EXCERPT PROVIDED:
━━━
Salazar, who runs coffee hotel Casa Cafeòlogo, is here for the weather, altitude, and soil.

Los Altos de Chiapas began producing coffee only 70 years ago, which, relatively speaking, makes the growing region relatively young. Consequentially, the producers here are open to experimentation, and Salazar works with 16 different producers to this end to improve their quality. He teaches picking techniques, processing methods, roasting, and cupping. Some of his projects include cherry picking instruction, process experimentation, roasting, and cupping. In San Cristobal, Salazar owns and operates a roastery and cafe called Carajillo, where he employs the sons and daughters of some of the producers he works with—when they return to their parents’ farms, they’ll be better informed about the extension of the coffee chain, and able to inform larger decisions about production.

As of 2010, Mexico was the world’s largest producer of certified organic coffee by volume in the world, and that doesn’t factor in the large amount of coffee grown by producers who lack certification due to its cost, but adhere to organic production practices nonetheless. All the producers Salazar works with grow organic coffee.

Pedro Vázquez is one such producer, with his whole family involved in the farm. Two of his daughters work with Salazar at Carajillo, one as a roaster and cupper in-training and the other as a barista. His wife oversees the Vázquez farm’s harvest, while their other three daughters live on the farm.
━━━
EXTRACTED DATA:
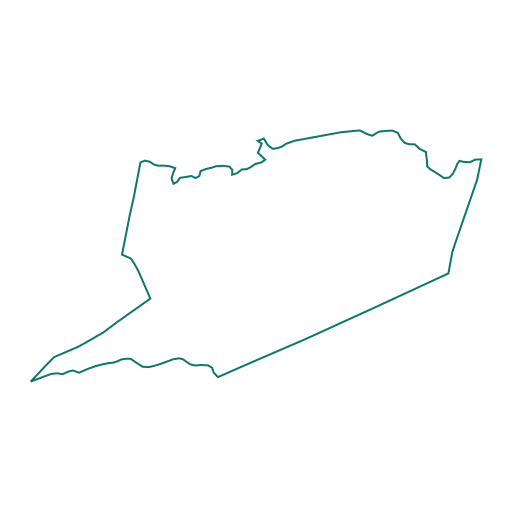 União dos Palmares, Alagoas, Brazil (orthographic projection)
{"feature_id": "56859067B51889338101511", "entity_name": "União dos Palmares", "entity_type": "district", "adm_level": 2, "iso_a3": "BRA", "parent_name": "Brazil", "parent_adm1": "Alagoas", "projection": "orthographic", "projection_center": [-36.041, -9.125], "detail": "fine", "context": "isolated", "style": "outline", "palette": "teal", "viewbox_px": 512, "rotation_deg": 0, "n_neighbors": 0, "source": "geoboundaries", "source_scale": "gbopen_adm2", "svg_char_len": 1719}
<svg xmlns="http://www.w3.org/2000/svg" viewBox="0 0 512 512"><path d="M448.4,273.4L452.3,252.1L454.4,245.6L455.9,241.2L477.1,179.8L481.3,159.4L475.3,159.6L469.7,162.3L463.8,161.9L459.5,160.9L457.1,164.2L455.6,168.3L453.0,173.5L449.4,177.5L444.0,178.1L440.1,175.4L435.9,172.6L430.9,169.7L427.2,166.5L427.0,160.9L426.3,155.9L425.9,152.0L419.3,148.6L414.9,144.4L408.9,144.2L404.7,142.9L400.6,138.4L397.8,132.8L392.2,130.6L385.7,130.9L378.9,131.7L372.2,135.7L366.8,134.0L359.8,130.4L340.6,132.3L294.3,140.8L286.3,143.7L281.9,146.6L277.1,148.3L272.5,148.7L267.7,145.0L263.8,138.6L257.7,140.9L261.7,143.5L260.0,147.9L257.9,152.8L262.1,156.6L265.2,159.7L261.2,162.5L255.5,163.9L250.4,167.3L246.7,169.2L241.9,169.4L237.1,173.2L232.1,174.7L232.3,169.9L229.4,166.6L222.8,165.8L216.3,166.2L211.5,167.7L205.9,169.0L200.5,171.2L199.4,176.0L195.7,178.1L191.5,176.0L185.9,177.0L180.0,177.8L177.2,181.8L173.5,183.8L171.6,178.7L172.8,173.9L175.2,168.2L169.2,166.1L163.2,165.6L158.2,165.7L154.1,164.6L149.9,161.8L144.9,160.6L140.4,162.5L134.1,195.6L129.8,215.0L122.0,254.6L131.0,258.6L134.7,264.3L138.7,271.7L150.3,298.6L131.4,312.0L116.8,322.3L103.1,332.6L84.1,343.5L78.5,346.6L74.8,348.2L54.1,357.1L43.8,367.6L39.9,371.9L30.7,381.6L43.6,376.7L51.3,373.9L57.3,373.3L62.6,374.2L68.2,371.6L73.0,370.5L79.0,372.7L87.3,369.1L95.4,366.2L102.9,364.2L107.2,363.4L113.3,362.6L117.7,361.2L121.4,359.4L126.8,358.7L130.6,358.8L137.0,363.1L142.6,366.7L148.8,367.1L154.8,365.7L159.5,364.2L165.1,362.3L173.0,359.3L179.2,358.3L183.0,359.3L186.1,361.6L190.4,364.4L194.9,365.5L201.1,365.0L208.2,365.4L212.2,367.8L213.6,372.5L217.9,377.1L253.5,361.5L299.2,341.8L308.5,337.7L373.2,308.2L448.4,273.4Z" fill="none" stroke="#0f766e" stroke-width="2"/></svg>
━━━
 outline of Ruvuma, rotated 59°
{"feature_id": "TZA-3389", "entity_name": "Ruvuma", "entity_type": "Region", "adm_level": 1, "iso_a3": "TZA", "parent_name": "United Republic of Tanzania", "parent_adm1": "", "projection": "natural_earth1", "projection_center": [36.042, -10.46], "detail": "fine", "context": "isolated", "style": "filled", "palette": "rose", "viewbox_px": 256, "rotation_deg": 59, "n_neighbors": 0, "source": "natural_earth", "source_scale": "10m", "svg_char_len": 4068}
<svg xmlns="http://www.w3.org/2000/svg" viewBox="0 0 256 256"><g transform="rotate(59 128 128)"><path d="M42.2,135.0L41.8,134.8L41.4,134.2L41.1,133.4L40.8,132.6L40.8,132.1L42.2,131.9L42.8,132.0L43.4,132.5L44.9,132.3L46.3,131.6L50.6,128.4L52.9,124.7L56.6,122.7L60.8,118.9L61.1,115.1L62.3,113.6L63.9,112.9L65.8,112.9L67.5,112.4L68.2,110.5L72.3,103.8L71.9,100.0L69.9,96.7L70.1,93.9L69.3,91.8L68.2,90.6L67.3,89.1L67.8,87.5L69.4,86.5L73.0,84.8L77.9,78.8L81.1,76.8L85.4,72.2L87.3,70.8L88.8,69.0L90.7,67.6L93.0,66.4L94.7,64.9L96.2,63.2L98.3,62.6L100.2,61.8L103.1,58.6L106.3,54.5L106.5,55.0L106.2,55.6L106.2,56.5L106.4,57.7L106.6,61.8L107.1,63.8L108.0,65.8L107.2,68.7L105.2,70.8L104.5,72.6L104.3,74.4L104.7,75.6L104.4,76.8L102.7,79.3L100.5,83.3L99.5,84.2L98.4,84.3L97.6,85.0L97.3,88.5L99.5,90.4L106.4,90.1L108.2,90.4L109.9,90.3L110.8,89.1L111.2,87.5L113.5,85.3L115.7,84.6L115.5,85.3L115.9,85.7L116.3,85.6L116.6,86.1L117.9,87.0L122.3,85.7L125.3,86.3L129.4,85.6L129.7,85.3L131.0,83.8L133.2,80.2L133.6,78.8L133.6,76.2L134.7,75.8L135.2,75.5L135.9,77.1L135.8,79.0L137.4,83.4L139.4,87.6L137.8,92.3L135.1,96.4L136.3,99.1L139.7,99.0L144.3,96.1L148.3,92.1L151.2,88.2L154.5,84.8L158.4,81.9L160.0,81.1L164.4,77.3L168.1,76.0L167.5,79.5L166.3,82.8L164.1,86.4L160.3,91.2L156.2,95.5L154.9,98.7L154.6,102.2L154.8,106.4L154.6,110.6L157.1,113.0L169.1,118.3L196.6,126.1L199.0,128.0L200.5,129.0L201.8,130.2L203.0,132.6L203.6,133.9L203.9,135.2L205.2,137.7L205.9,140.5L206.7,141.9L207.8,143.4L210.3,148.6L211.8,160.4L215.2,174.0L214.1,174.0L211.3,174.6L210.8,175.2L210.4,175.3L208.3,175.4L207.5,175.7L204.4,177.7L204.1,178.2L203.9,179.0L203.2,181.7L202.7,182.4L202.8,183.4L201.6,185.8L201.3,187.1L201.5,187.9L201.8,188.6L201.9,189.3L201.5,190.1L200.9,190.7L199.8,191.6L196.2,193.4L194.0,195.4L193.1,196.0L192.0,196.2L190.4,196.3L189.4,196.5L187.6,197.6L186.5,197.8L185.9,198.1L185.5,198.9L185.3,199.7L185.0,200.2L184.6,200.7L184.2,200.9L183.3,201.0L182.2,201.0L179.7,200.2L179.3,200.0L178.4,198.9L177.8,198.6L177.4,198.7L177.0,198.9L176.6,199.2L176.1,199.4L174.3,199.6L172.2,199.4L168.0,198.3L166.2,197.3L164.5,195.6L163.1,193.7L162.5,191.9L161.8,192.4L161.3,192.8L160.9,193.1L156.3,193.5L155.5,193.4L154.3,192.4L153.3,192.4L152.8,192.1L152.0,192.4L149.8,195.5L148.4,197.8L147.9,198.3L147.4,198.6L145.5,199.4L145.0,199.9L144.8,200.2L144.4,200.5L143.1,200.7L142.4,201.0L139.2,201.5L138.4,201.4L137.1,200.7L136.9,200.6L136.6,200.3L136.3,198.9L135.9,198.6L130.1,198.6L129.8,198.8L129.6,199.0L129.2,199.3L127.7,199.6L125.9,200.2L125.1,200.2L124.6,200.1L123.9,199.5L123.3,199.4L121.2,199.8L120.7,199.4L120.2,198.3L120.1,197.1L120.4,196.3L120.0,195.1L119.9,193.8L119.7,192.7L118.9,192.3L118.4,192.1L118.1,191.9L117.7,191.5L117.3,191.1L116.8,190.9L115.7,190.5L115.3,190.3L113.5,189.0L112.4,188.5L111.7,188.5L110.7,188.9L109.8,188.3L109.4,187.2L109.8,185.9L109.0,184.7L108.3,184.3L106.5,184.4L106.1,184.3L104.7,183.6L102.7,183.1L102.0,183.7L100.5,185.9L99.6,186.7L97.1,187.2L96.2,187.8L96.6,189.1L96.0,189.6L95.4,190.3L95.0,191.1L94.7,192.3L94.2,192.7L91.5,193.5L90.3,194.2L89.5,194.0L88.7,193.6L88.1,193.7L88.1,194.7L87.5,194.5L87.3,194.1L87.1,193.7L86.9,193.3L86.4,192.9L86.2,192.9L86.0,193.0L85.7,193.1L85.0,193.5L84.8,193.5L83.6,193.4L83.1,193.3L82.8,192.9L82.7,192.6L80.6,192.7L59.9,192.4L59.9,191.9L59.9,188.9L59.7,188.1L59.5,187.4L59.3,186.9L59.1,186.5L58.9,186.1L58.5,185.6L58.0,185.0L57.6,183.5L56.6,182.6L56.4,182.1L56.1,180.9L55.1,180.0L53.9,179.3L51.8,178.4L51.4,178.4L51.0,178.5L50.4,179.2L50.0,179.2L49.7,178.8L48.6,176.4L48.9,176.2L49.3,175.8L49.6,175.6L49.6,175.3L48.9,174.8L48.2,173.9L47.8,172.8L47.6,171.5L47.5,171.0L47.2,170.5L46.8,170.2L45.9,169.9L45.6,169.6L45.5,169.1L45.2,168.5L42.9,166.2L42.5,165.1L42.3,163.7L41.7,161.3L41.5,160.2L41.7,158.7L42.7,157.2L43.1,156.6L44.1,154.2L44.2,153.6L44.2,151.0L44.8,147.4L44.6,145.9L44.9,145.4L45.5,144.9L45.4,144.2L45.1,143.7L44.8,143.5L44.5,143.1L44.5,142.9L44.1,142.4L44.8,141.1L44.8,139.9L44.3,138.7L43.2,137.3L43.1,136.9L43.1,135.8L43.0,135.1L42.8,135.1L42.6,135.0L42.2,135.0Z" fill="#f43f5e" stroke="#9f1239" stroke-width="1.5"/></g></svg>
━━━
SHORT TASK:
Answer these questions from the coffee passage above.
(a) How many years ago did Los Altos de Chiapas begin producing coffee?
(b) As of 2010, what distinction did Mexico hold?
(c) What do the two Vázquez daughters who work at Carajillo do there?

THE RESULT:
(a) 70 years ago.
(b) It was the world's largest producer of certified organic coffee by volume.
(c) One is a roaster and cupper in training, and the other is a barista.